The same day Wyoming became the first in the nation to pass legislation on the issue of abortion pills, it became the 19th state to prevent male athletes from participating in female sports in grades 7-12. Gordon allowed the bill to become law without his signature, opining that the legislation — sponsored by coach-turned-state-senator Wendy Schuler — is “overly draconian,” “discriminatory,” and “pays little attention to fundamental principles of equality.”
Chemical abortion, involving the use of mifepristone and misoprostol, produces four times the level of harmful side effects for women as surgical abortion. Mifepristone has produced 4,207 documented adverse events, including 1,045 hospitalizations, 603 blood transfusions, and 26 deaths. Emergency room visits following a chemical abortion increased more than 500% from 2002 to 2015, as abortion pills came to account for 54% of all abortions, according to an analysis of Medicaid data performed by the Charlotte Lozier Institute.
Abortion-inducing pills are also associated with negative mental health outcomes.
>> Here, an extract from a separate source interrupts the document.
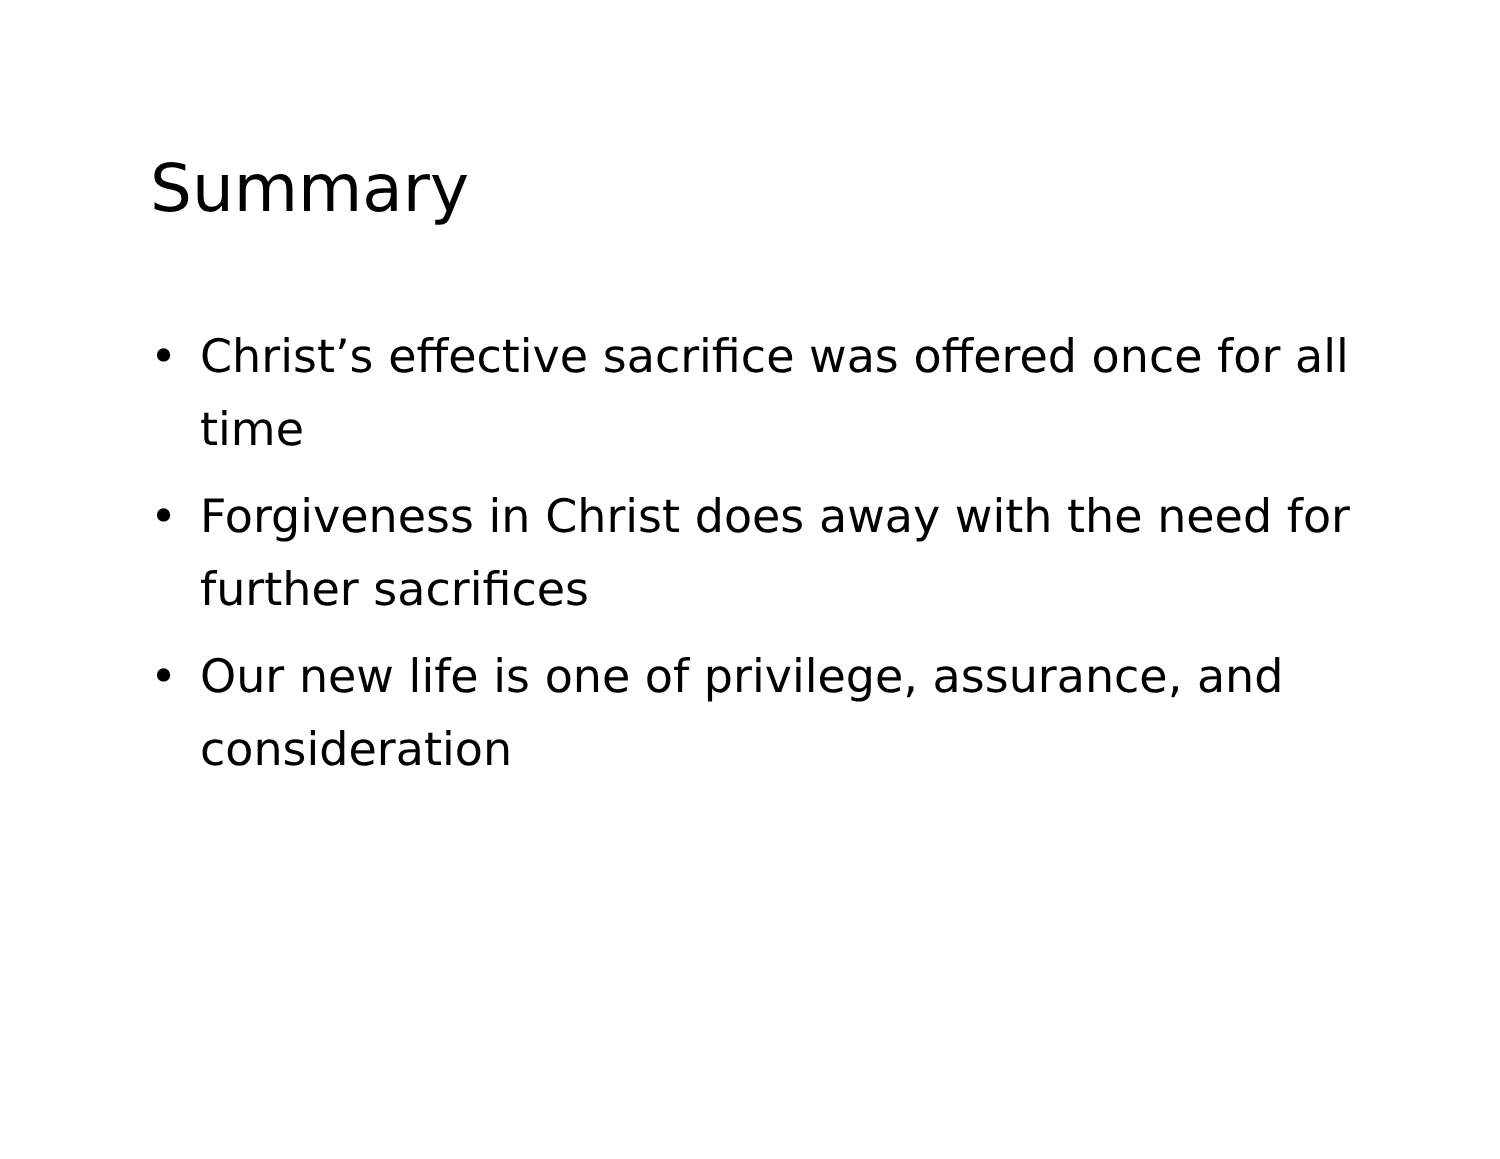Summary
• Christ’s effective sacrifice was offered once for all time
• Forgiveness in Christ does away with the need for further sacrifices
• Our new life is one of privilege, assurance, and consideration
One out of every three women who experienced a chemical abortion “reported an adverse change in themselves, including depression, anxiety, substance abuse, and thoughts of suicide,” according to Support After Abortion’s survey of 14,000 women.
The U.S. District Judge Matthew Kacsmaryk held oral arguments last week in a case that could revoke the FDA’s approval of mifepristone, ending the present chemical abortion regime nationwide. Until he renders his decision, “Wyoming’s new law will limit the abortion industry’s ability to jeopardize the health and safety of women and girls,” said SBA Pro-Life America’s Western Regional Director Adam Schwend.
Ben Johnson is senior reporter and editor at The Washington Stand.